Being the leader of a G7 nation is far more than keeping a stringent eye on the books, growing the economy, and our national taxation rates.

Half way into the campaign, we know little of how our prospective leaders would act on the world stage, and less so on how they would act on the security front.

Yes, Bill C51 is security-related with its mirror image of Charter of Rights protections, and the position of most parties is fairly clear on that front.  On the current ISIS mission we know the party positions, but no one has tested their positions.  The Prime Minister will continue the campaign as he rightly describes the never ending litany of horrors that ISIS perpetrates, but clearly the Coalition strategy is flawed as, in over a year, no ground force has materialized and the air campaign has created a stalemate, at best. Think of it just in economic terms… at $300 million a year, for how many years are we going to be involved or conversely what will Canada convey to its allies to finish this war as quickly and expeditiously as possible?
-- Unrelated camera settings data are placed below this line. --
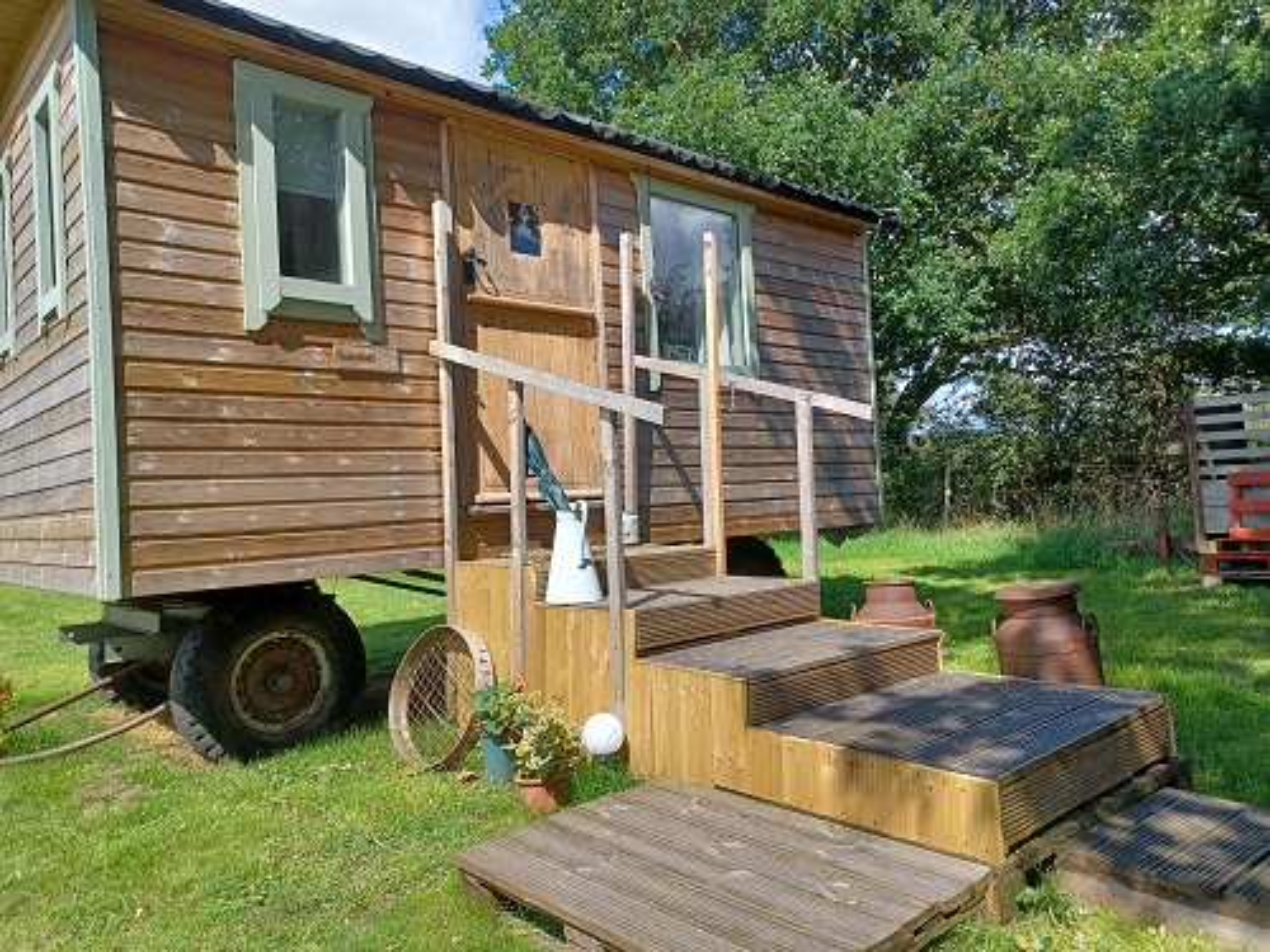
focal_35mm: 25
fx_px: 917
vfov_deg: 54.9
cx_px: 635
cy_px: 476
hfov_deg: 69.4
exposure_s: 1/253
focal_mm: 4.6
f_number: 1.8
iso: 32
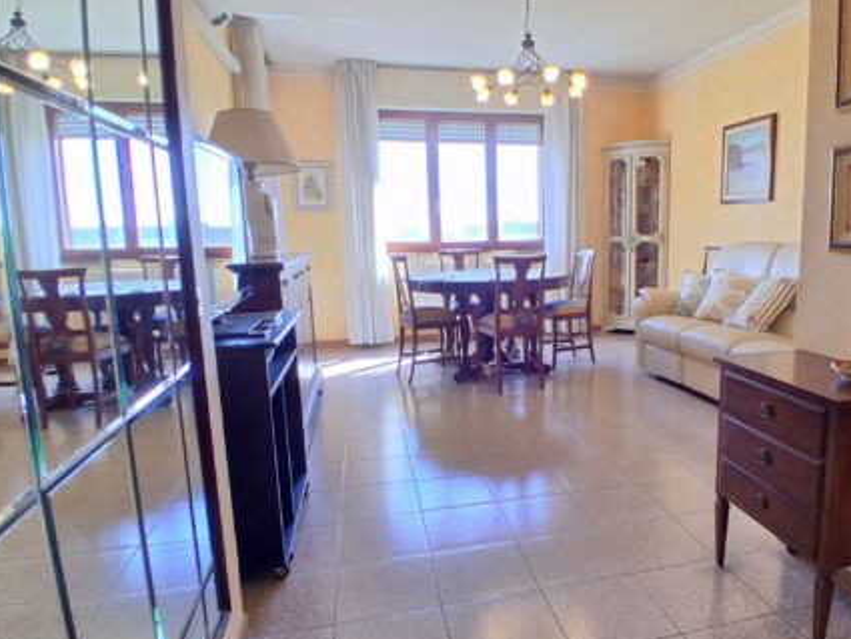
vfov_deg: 56.8
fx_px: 590
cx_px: 529
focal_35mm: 24
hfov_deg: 70.5
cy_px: 335
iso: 125
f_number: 2.2
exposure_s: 1/40
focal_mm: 1.4
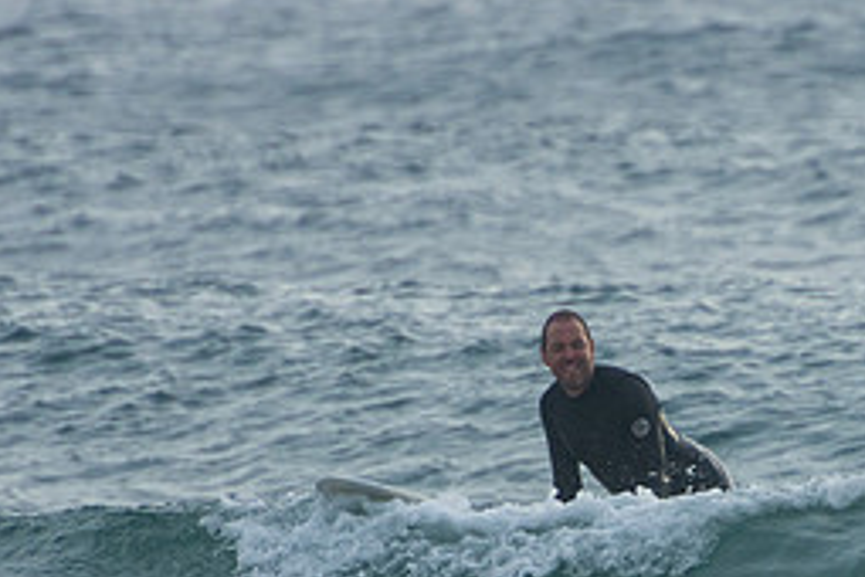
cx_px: 916
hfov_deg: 1.5
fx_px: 32795
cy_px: 643
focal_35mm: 1365
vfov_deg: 1.0
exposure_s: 1/1000
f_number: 5.6
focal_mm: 400
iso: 360
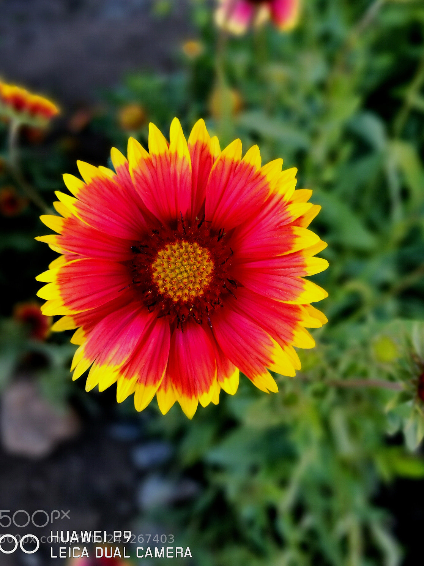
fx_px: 474
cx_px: 203
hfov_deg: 48.2
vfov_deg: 61.6
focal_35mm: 29
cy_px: 265
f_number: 0.95
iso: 100
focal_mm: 4.5
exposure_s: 1/60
On the other hand, Tom Mulcair's plan to remove the Canadian Forces from the region needs to be tested further.  Yes, we have no legal commitment to remain, but we gave our word to our allies that we would be there to share the load.  Of course any government has the sovereign right to withdraw, but Mulcair must explain how our allies would then see us.  Furthermore, to not engage in the destruction of the so-called "Islamic State" militants, which each day plumbs new depths in the horrors of the human soul, is to <em>defacto</em> accept its existence.

And Mr Trudeau needs to explain how throwing in more trainers, will instantly reverse an effort which has produced minimal results in over a year.  His is an option that at best can be described as "one foot in".
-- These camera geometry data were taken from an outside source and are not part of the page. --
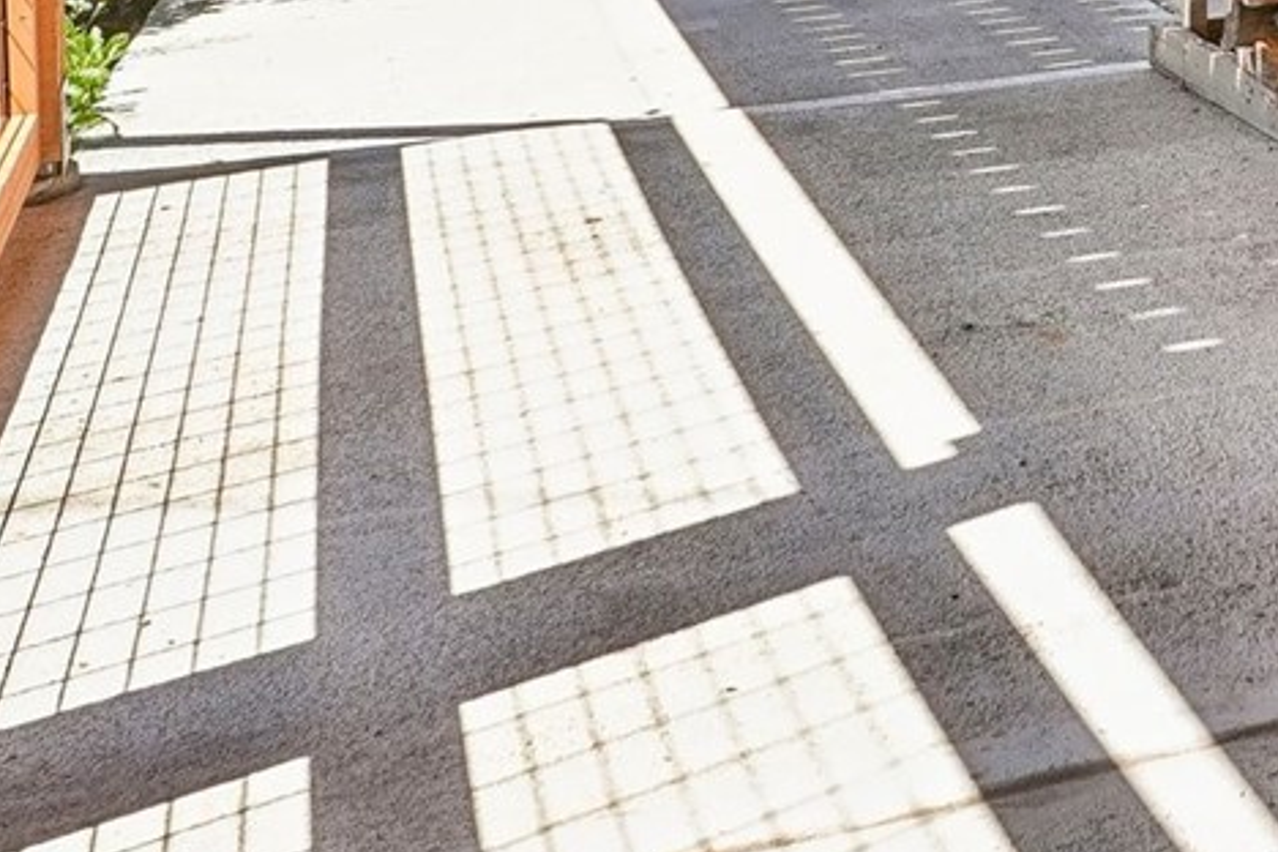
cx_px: 1329
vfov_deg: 19.7
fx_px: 2123
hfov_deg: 30.7
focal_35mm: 60
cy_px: -425
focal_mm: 11
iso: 100
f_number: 8
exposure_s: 1/90
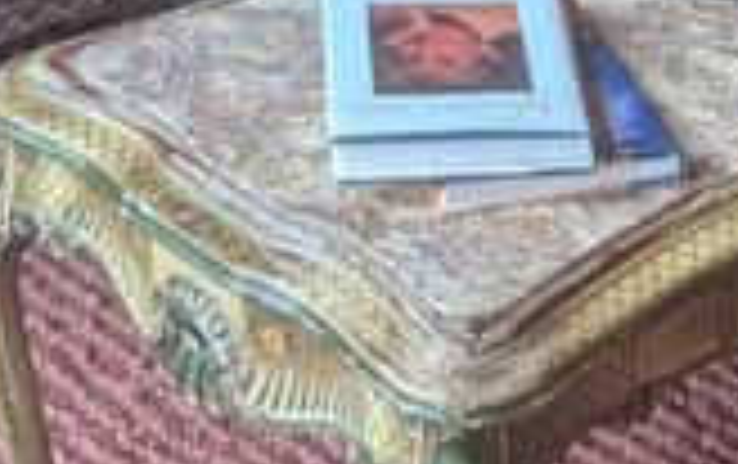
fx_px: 2659
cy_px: -748
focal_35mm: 132
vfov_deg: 8.8
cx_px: 630
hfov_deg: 15.7
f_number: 1.7
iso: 584
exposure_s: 1/278
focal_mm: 6.9
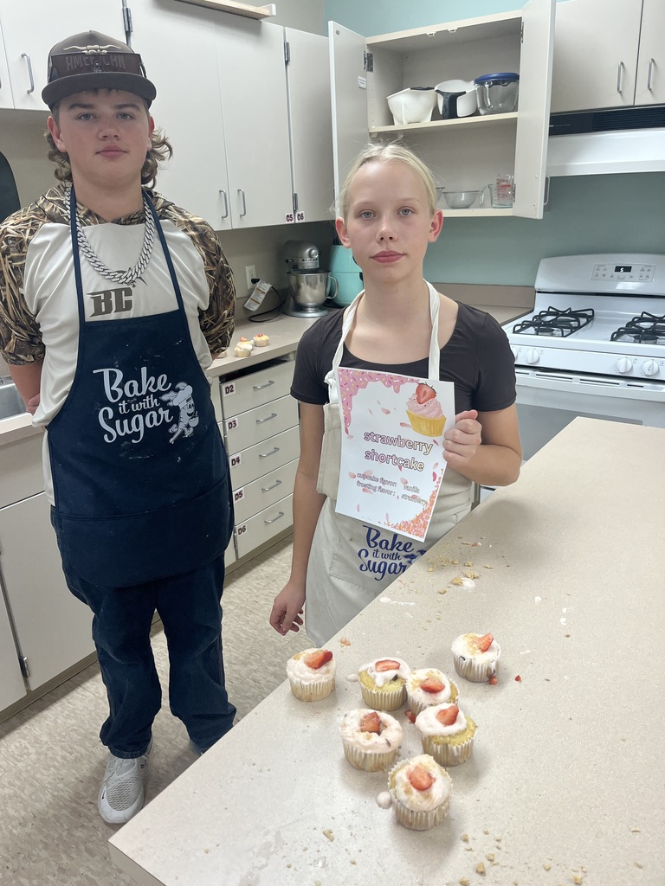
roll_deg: +2.0
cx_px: 332
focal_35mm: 26
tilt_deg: -21.3
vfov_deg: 67.3
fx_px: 666
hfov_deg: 53.1
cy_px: 443
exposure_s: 1/120
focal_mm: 5.1
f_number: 1.6
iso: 64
For all who speak of a diplomatic solution, please remember that those are indeed fine words, yet no one has been able to come up with a model or path which makes noble words believable when it comes to diametrically opposed cultures.

Back at home, Canada has several acquisition projects coming online.  Key decisions on ships, SAR aircraft, fighters, and what occasions the government envisions it would utilize the Canadian Armed Forces. Procurement decisions made in the expected course of a four-year mandate will have an impact for close to 40 years in the future (given how long we presently operate platforms we buy).  And the use of the CAF will say much about our own vision in the world and our independence.  For example, some have postulated that Canada would only send forces into places or missions that have UN sanction – which would mean Canada's scope of action would be limited by the wishes of any dissenting security council member.  Major nations do not act in that way.

So yes, the economy and budgets are important, as is the refugee crisis, but PLEASE let us know more about how you will govern, how Canada will act in the world, and where and when we would be prepared to act – and with what.